Bear in mind that a wiped device may cause the border agent to be suspicious. If you decide to take this risk, then the best method is called ‘secure formatting’. This means that your hard drive is first wiped and then overwritten. This method ensures that authorities cannot use special software to recover files that were deleted with a quick format.

It’s also important to know that secure formatting is more effective with traditional magnetic disk hard drives. Newer technologies like solid-state drives (SSD) and USB flash drives may require some extra steps. A technology called ‘wear leveling’ physically spreads files (reducing wear and tear) across the drive. This means that overwriting an entire drive could still leave certain fragments of data available for recovery. According to research by Wei, et al., performing two complete overwrites is usually effective for properly cleaning an SSD.

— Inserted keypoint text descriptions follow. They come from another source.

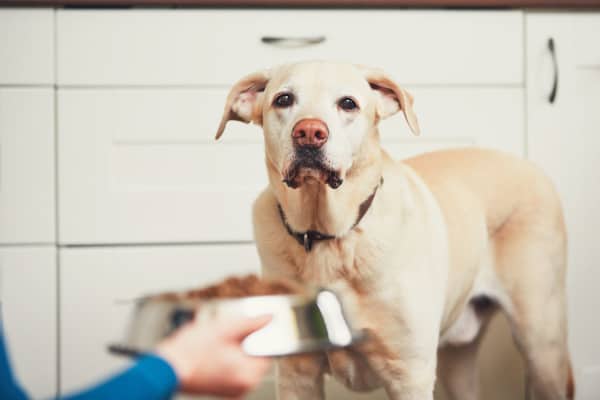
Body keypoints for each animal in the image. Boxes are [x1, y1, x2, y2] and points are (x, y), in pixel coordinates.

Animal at [213, 61, 576, 400]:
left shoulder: (410, 375)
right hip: (458, 361)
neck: (331, 238)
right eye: (283, 99)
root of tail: (529, 165)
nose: (309, 132)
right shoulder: (296, 375)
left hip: (542, 343)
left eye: (348, 103)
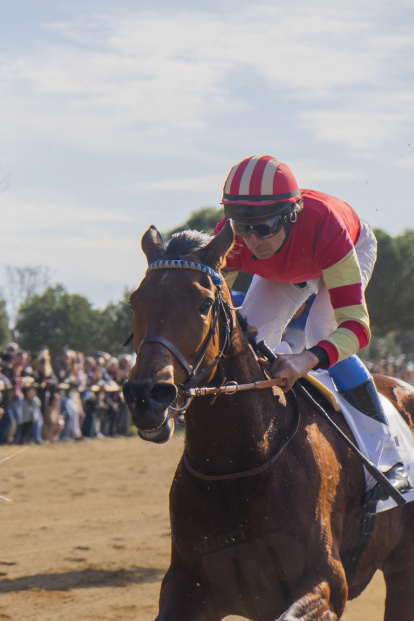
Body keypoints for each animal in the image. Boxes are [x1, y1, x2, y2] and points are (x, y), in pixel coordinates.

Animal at [123, 223, 414, 620]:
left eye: (203, 304)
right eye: (136, 301)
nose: (146, 395)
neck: (238, 465)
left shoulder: (327, 583)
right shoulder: (188, 586)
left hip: (402, 568)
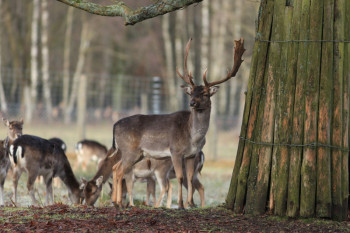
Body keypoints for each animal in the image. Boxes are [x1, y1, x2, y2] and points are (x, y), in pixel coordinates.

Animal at [110, 37, 245, 208]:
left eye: (205, 93)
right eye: (191, 92)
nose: (192, 103)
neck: (193, 137)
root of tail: (114, 125)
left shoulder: (191, 154)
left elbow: (189, 177)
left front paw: (190, 204)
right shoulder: (175, 150)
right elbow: (181, 177)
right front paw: (181, 204)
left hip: (137, 153)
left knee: (115, 168)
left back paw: (116, 202)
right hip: (130, 150)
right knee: (120, 170)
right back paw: (119, 203)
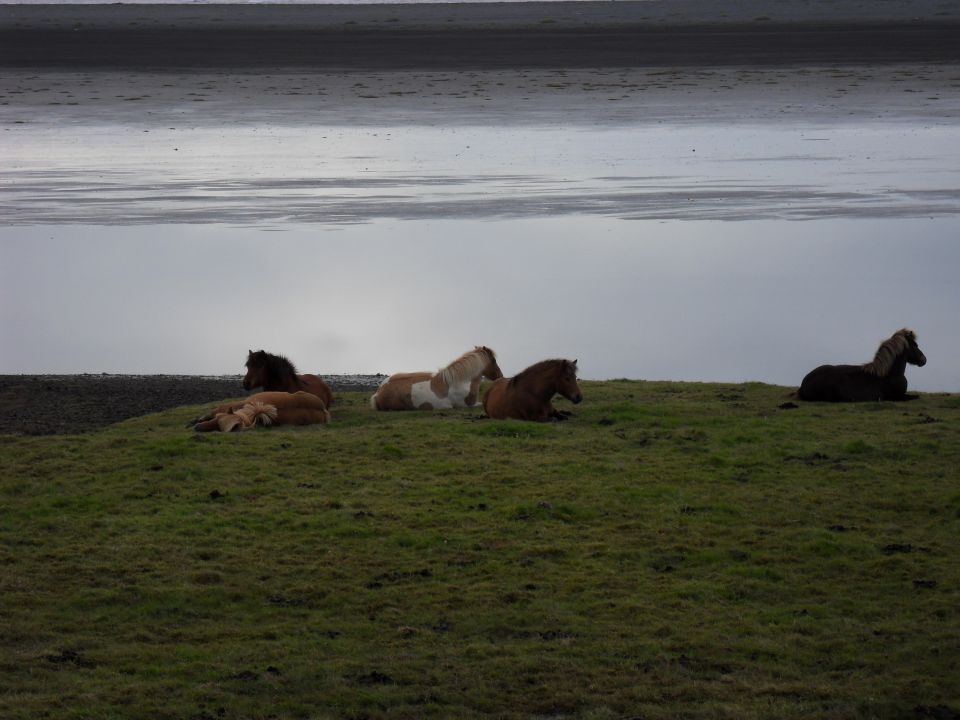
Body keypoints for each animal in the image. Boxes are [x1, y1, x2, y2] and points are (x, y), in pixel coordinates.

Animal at [800, 330, 928, 402]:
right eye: (915, 345)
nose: (924, 360)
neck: (888, 374)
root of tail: (803, 385)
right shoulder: (896, 397)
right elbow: (916, 396)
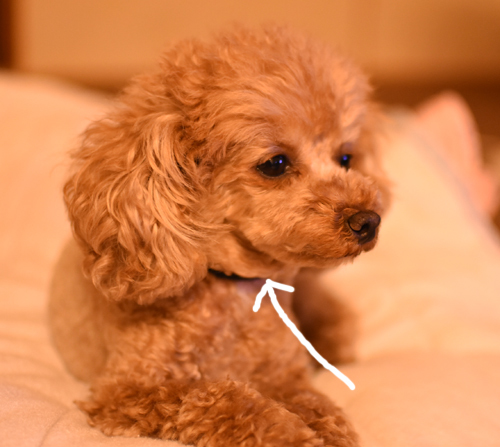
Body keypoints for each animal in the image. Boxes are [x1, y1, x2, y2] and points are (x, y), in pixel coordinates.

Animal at [50, 25, 389, 447]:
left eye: (345, 158)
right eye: (275, 164)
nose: (368, 221)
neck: (233, 286)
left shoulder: (283, 373)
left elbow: (313, 400)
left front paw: (327, 427)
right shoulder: (130, 389)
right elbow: (223, 399)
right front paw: (287, 433)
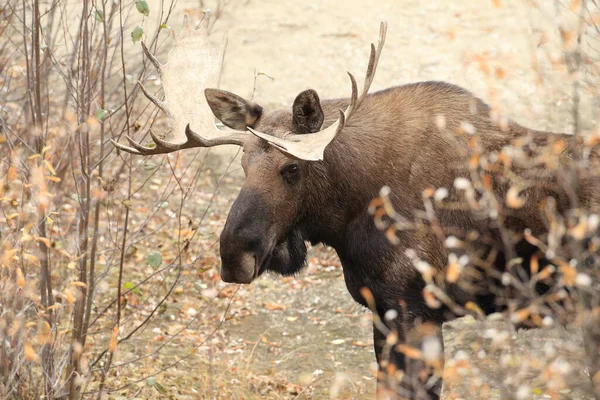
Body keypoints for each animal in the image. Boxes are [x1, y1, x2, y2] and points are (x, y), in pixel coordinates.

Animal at [112, 14, 600, 400]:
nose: (234, 257)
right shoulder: (384, 313)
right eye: (243, 162)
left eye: (291, 167)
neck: (345, 216)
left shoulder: (413, 311)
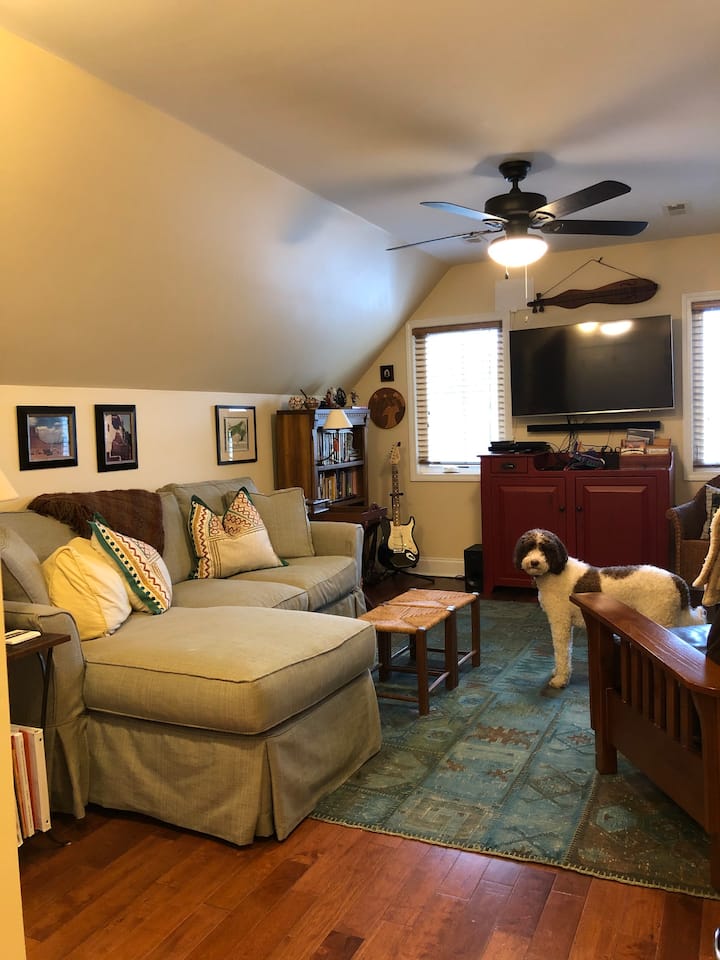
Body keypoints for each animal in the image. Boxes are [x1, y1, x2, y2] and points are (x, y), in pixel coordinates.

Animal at [513, 528, 706, 688]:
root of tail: (677, 580)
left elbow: (562, 651)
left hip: (660, 621)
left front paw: (560, 679)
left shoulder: (561, 622)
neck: (556, 572)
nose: (534, 562)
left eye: (546, 549)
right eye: (528, 547)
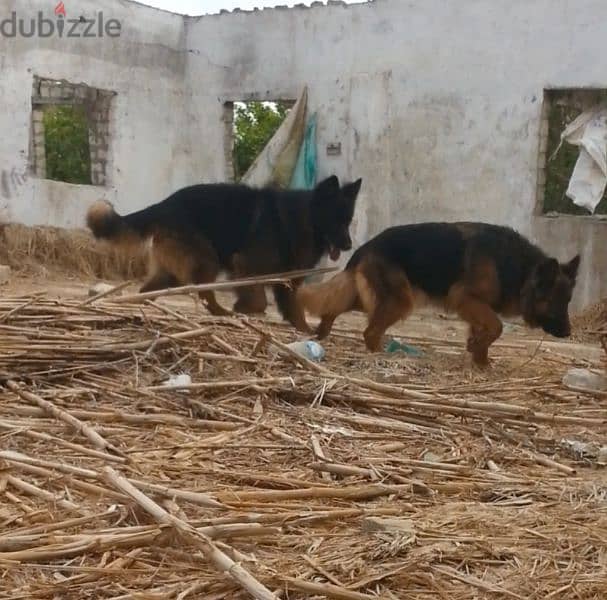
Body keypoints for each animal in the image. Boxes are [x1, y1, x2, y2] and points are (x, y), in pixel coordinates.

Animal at [85, 173, 360, 332]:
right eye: (336, 220)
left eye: (348, 221)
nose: (349, 245)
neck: (301, 217)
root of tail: (163, 204)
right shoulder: (246, 266)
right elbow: (259, 300)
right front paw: (243, 308)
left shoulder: (287, 279)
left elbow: (293, 308)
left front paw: (304, 330)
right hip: (207, 259)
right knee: (204, 291)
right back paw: (221, 312)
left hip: (174, 271)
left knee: (148, 291)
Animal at [296, 221, 580, 366]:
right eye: (555, 302)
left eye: (568, 301)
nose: (568, 333)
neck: (519, 269)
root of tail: (366, 247)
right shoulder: (466, 298)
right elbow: (496, 327)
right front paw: (479, 352)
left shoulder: (476, 306)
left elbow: (483, 330)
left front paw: (480, 359)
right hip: (400, 300)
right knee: (370, 331)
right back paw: (380, 355)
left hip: (371, 297)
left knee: (334, 305)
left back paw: (322, 331)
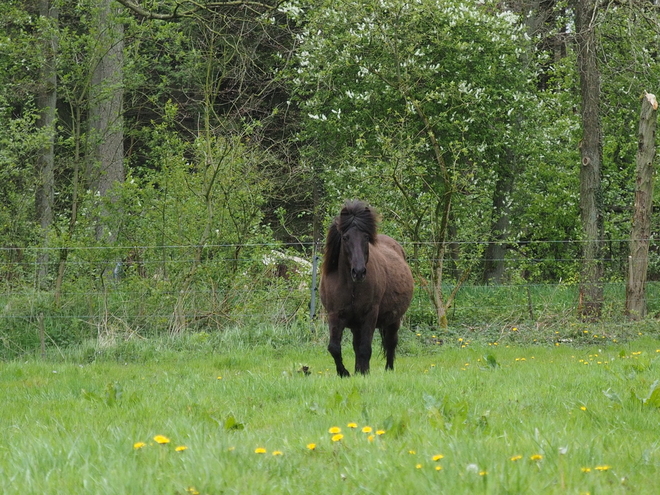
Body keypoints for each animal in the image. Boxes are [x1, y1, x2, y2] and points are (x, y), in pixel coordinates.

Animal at [318, 201, 412, 376]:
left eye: (366, 237)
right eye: (345, 237)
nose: (359, 272)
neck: (351, 286)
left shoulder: (370, 315)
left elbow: (365, 349)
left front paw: (363, 374)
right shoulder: (334, 315)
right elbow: (334, 348)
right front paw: (345, 373)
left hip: (394, 320)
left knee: (391, 343)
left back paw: (388, 370)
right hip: (356, 325)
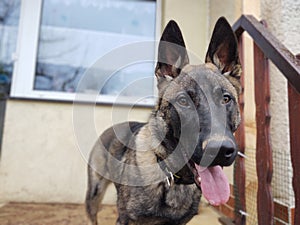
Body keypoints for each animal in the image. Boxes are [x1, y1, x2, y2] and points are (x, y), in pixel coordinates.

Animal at [84, 17, 241, 225]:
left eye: (225, 99)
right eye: (183, 101)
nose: (220, 150)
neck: (174, 177)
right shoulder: (125, 219)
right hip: (94, 193)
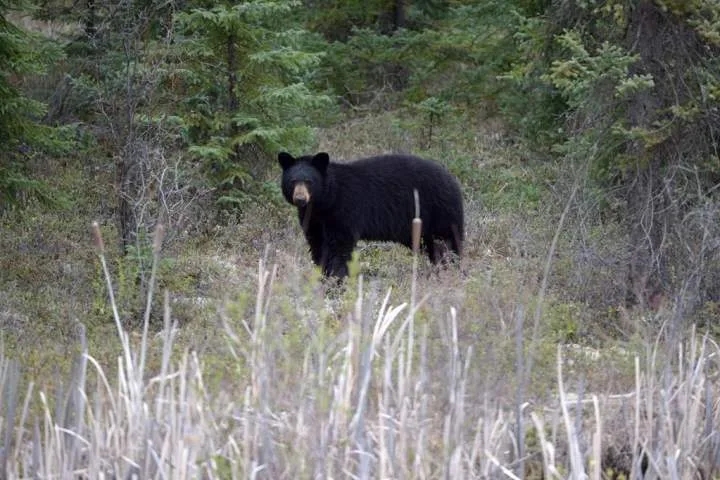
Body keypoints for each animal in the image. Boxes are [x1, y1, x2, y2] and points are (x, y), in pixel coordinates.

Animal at [279, 151, 464, 279]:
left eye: (309, 182)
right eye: (293, 181)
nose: (300, 199)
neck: (325, 201)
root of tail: (452, 180)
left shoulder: (344, 210)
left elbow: (339, 247)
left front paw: (337, 279)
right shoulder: (313, 219)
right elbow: (317, 244)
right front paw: (322, 275)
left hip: (439, 211)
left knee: (448, 242)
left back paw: (452, 268)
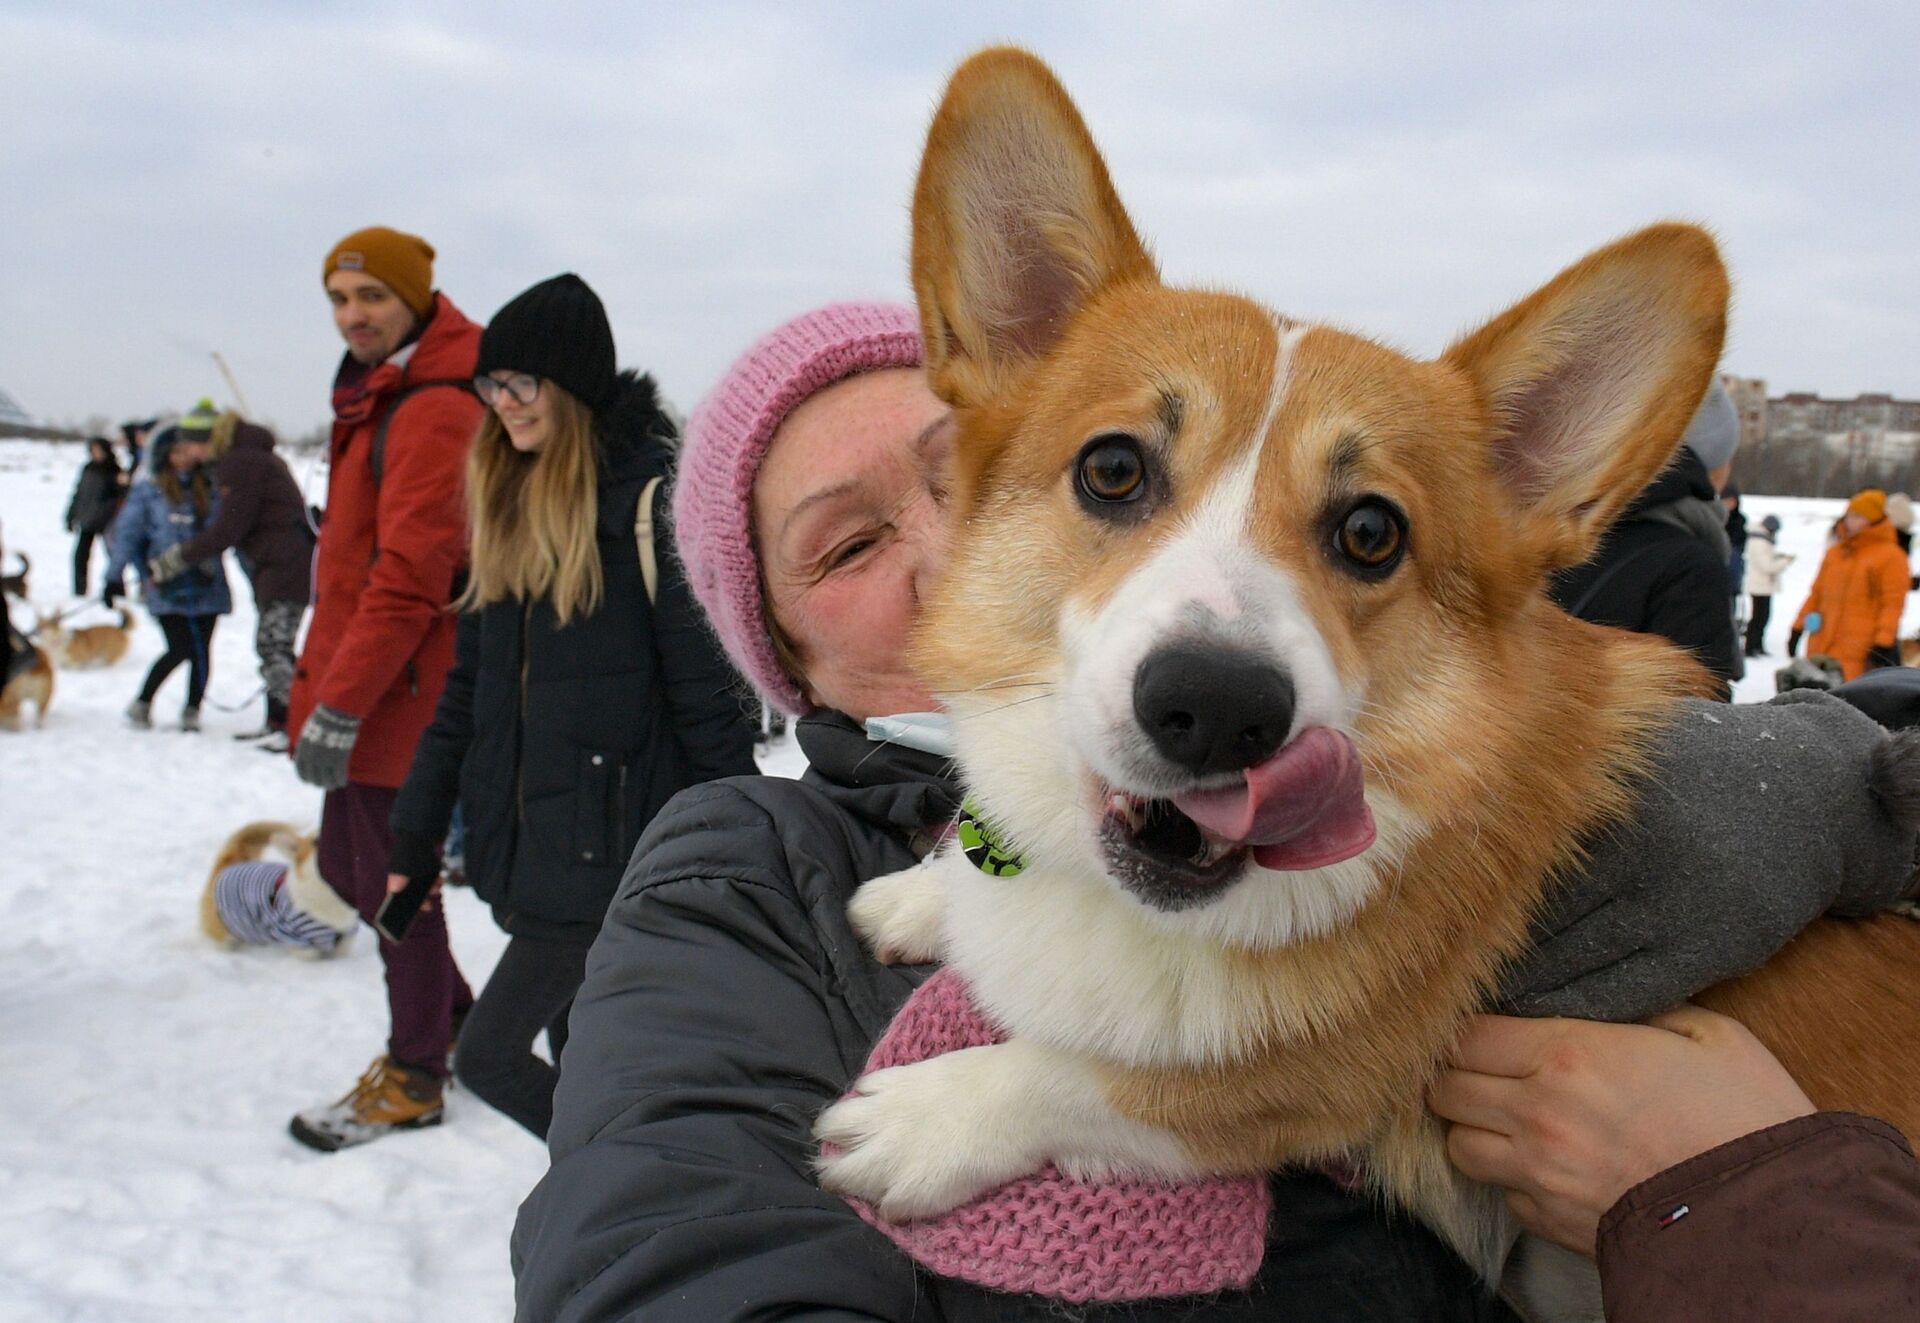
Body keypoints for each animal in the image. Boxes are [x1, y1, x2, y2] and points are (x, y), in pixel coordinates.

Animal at [198, 814, 357, 960]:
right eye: (316, 842)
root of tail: (227, 865)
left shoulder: (346, 937)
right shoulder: (294, 937)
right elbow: (311, 955)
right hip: (223, 929)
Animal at [817, 46, 1920, 1313]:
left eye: (1371, 534)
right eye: (1113, 469)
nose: (1220, 708)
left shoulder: (1316, 1079)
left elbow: (1094, 1080)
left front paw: (925, 1116)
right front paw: (923, 893)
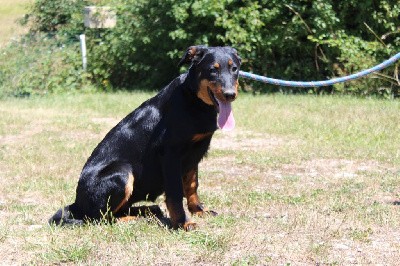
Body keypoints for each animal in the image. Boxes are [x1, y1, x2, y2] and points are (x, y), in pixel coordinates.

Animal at [49, 44, 242, 230]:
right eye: (212, 70)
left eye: (235, 69)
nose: (230, 95)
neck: (193, 99)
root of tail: (77, 204)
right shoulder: (170, 154)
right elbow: (176, 192)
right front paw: (182, 223)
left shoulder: (194, 154)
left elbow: (192, 185)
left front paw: (199, 210)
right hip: (122, 172)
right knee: (101, 218)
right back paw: (132, 218)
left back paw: (149, 210)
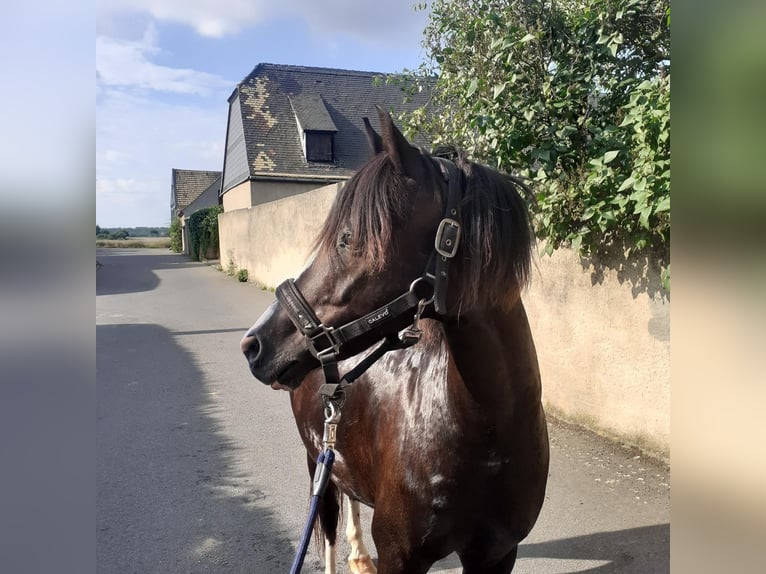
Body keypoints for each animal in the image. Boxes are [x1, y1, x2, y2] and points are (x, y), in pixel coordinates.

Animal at [243, 106, 548, 572]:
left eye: (349, 238)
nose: (255, 345)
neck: (488, 428)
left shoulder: (497, 554)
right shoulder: (399, 556)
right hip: (316, 461)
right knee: (328, 527)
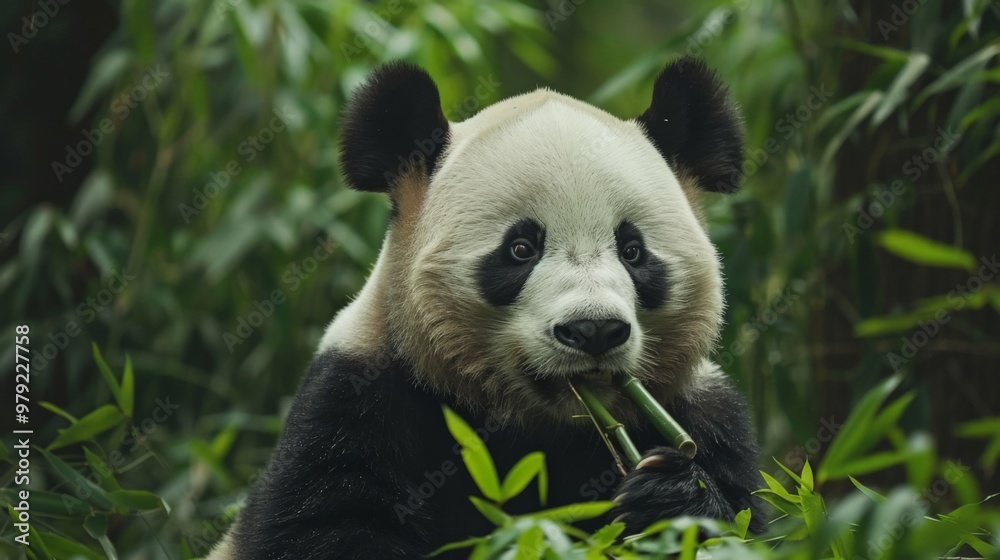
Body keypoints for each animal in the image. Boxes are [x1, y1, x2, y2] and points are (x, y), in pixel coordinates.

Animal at [207, 56, 765, 559]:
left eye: (632, 251)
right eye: (520, 249)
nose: (594, 330)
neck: (544, 428)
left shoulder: (704, 413)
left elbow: (744, 522)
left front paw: (671, 500)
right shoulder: (356, 404)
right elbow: (328, 526)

Your ability to format a built-in drive depends on the operating system your computer uses. MacOS allows users to perform a secure format of external storage media from within Disk Utility by clicking the “Most secure” option.  Pressing ⌘R to erase the built-in hard drive during startup. Click here for full instructions for formatting an Apple computer


Windows users can also format external storage media with the Disk Management tool. If you boot the computer from an operating system on the local hard drive, start the computer from a bootable CD or USB drive.


If you’ve got a Chromebook, you can restore your device’s factory settings and remove locally stored data. Keep in mind that anything stored on Google’s Cloud services will remain there when you perform a factory reset.

Encrypt your files on the cloud

Keeping sensitive files off your local device is a good way to avoid exposing this information when entering the United States. However, there are some extra precautions you should take when using cloud-based file storage. Services such as boxcryptor, Cryptomator, or Sookasa offer an extra level of security by encrypting files that are placed into specially-designated folders. This means that you can reduce the risk of someone accessing sensitive data, even in case of compromised cloud accounts.

Protect your data when crossing borders

To protect your data when crossing borders, it’s important to first understand your rights. Remember that only US citizens are exempt from requirements to reveal data or passwords without potentially serious consequences. For everyone else, following the steps in this article should protect you from exposing sensitive data to border agents. Finally, remember that these individuals are just doing their jobs. So being polite, honest, and straightforward is the best way to handle interactions with CBP agents and to avoid potentially sticky situations.